页面摘录 —
========================================================================
暂时没有事情做,所以就研究一些小东东,以前经常听人家说抓取网站数据呀,感觉好牛呀,所以自己也来研究一下下,只是没有成为牛人一组,写了一段代码,以后再慢慢的改,希望能改成搜索引擎那样子,随意抓取各大网站数据。
//分析HTML标签查找裢接
private string GetUrl(string strWebContent)
{
//string strRef = @"(href|HREF|src|SRC|action|ACTION|Action)[ ]*=[ ]*[""'][^""'#>]+[""']";
string strRef = @"(href|HREF)[ ]*=[ ]*[""'][^""'#>]+[""']";
string strResult = "";
MatchCollection matches = new Regex(strRef).Matches(strWebContent);
for (int i = 0; i < matches.Count; i++)
{
strResult += matches[i].ToString().Replace("href=", "") + "/r/n";
}
//strRef = @"[ ]*[""'][^""'#>]+[""']";
//matches = new Regex(strRef).Matches(strResult);
//for (int i = 0; i < matches.Count; i++)
//{
// strResult += matches[i].ToString() + "/r/n";
//}
return strResult;
}
//提取URL地址
private string GetUrl()
========================================================================
任务目标 1 — 请把关于抓取网站数据的文章中从“暂时没有事情做,所以就研究一”到“string GetUrl(string strWebContent)”的这一段一字不差地抄写下来。
任务目标 2 — 请从关于抓取网站数据的文章所显示的最后一行之后接着往下续写。
下方列表取自另一个来源。

来源摘录 —
========================================================================
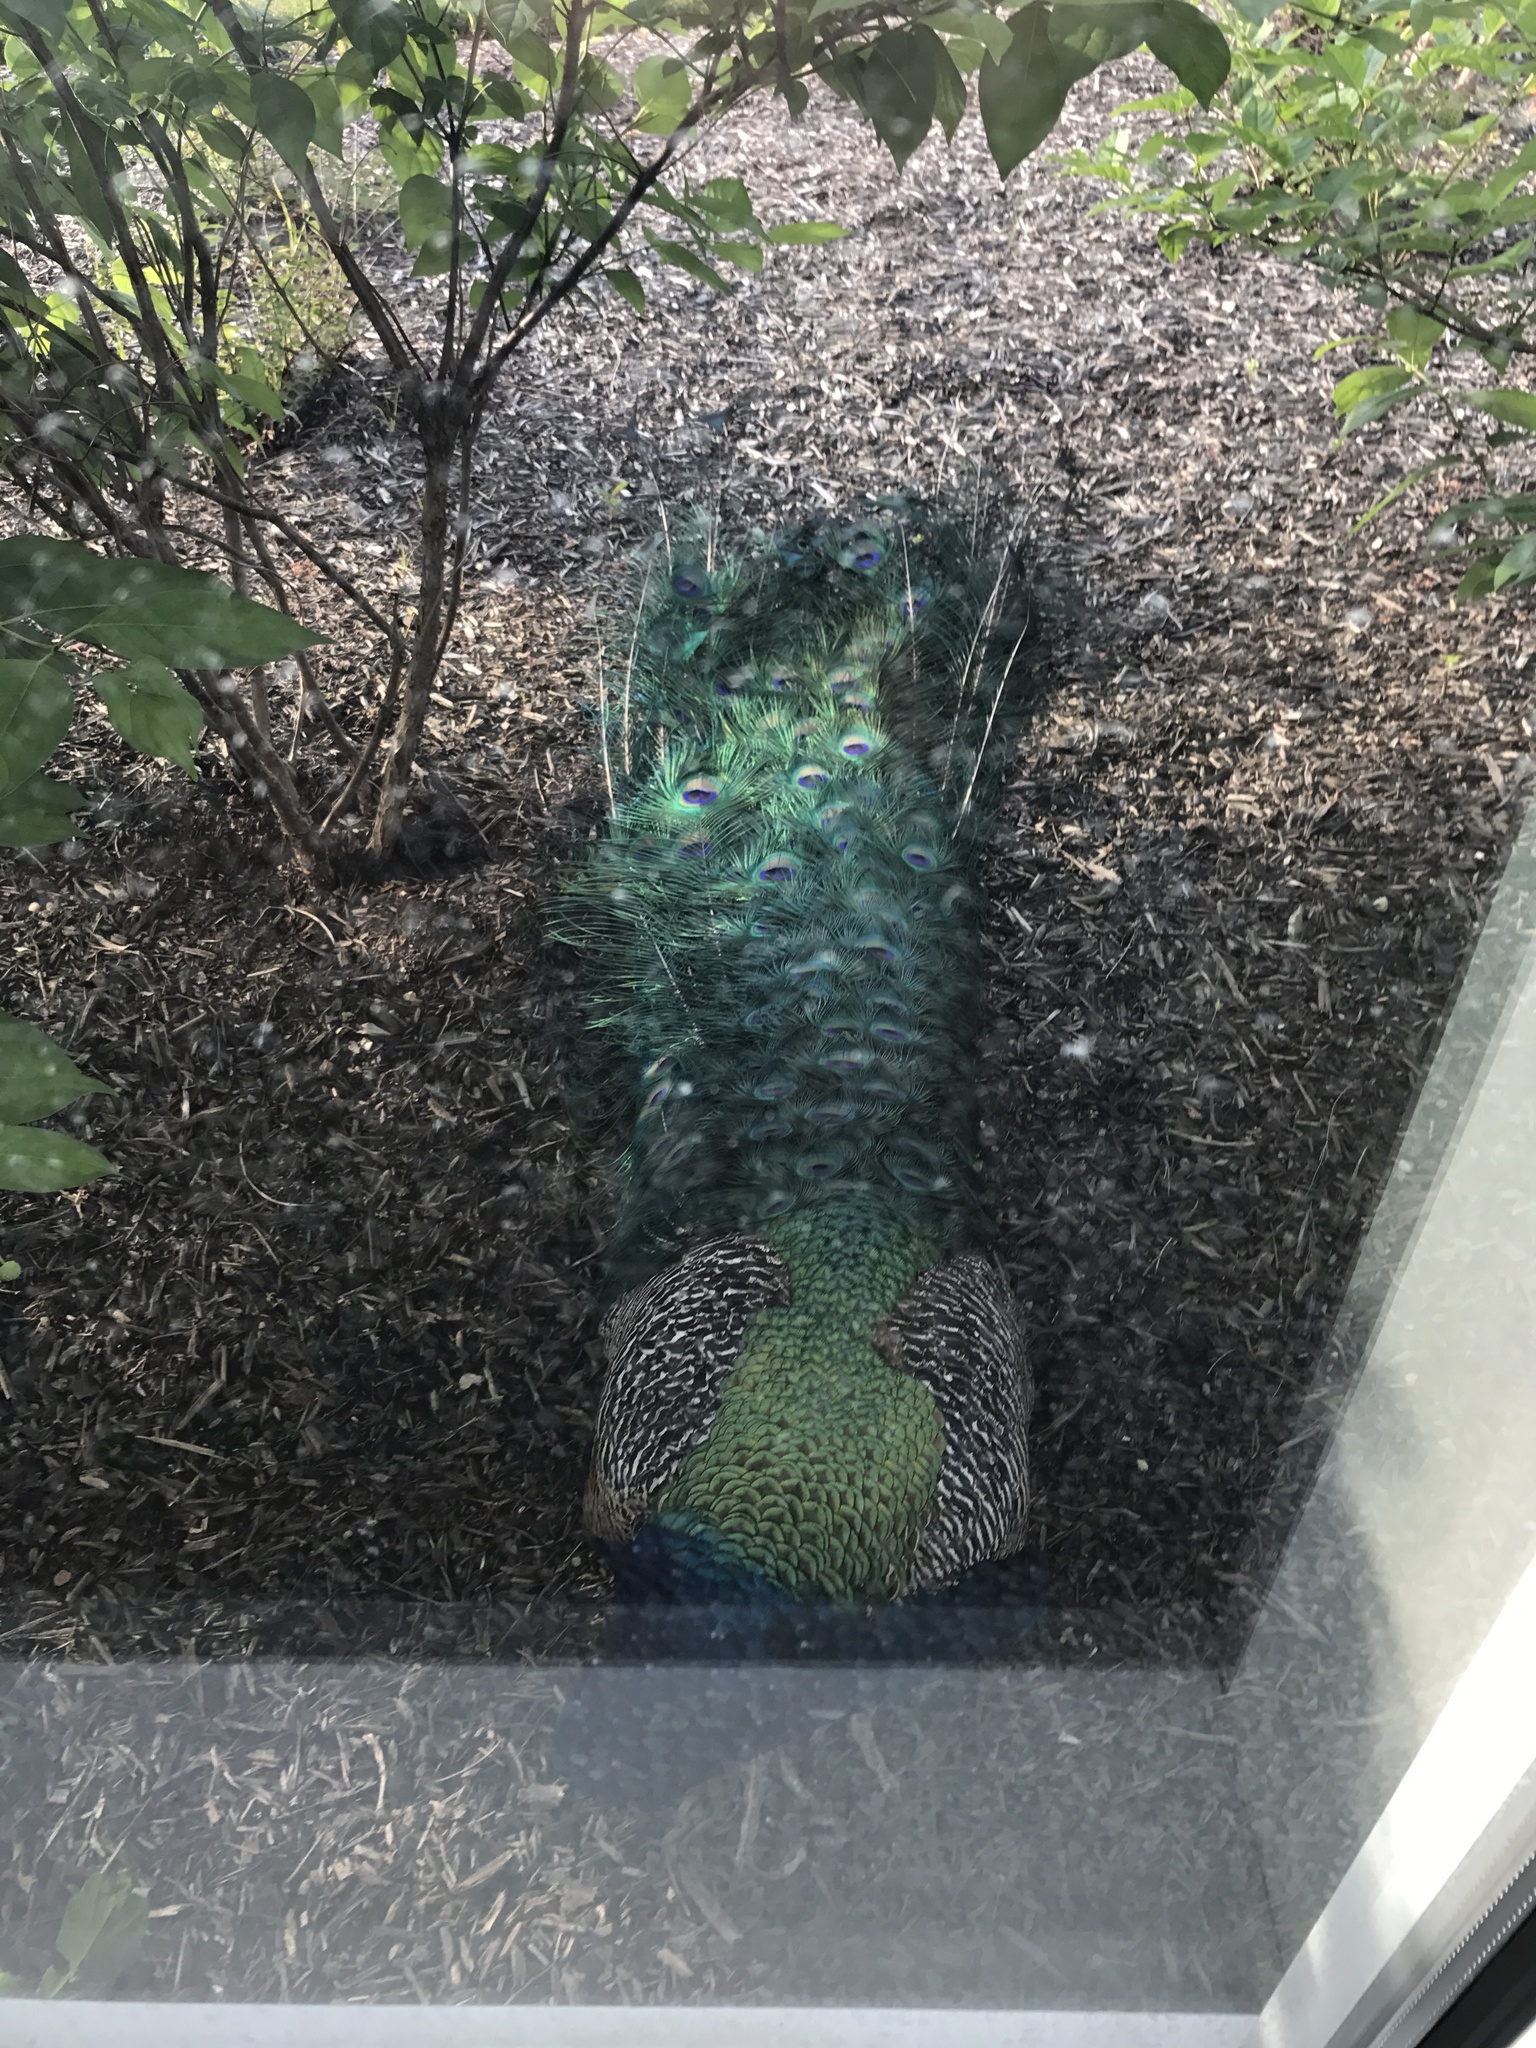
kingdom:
========================================================================
最终结果 1 —
暂时没有事情做,所以就研究一些小东东,以前经常听人家说抓取网站数据呀,感觉好牛呀,所以自己也来研究一下下,只是没有成为牛人一组,写了一段代码,以后再慢慢的改,希望能改成搜索引擎那样子,随意抓取各大网站数据。
//分析HTML标签查找裢接
private string GetUrl(string strWebContent)

最终结果 2 —
{
string strRef = @"(href|HREF)[ ]*=[ ]*[""'][^""'#>]+[""']";
Regex objRegExp = new Regex(strRef);
return strRef;
}
/// <summary>
/// 将Html标签转化为空格
/// </summary>
/// <param name="strHtml">待转化的字符串</param>
/// <returns>经过转化的字符串</returns>
private string stripHtml(string strHtml)
{
Regex objRegExp = new Regex("<(.|/n)+?>");
string strOutput = objRegExp.Replace(strHtml, "");
strOutput = strOutput.Replace("<", "<");
strOutput = strOutput.Replace(">", ">");
return strOutput;
}
//获得标题
private string GetTitle(string strWebContent)
{
//获取标题
Match TitleMatch = Regex.Match(strWebContent, "<title>([^<]*)</title>", RegexOptions.IgnoreCase | RegexOptions.Multiline);
return TitleMatch.Groups[1].Value;
}
//获取描述信息
private string GetDescription(string strWebContent)
{
Match Desc = Regex.Match(strWebContent, "<Meta name=/"DESCRIPTION/" content=/"([^<]*)/">", RegexOptions.IgnoreCase | RegexOptions.Multiline);
return Desc.Groups[1].Value;
}
//根据Url地址得到网页的html源码
private string GetWebContent(string Url)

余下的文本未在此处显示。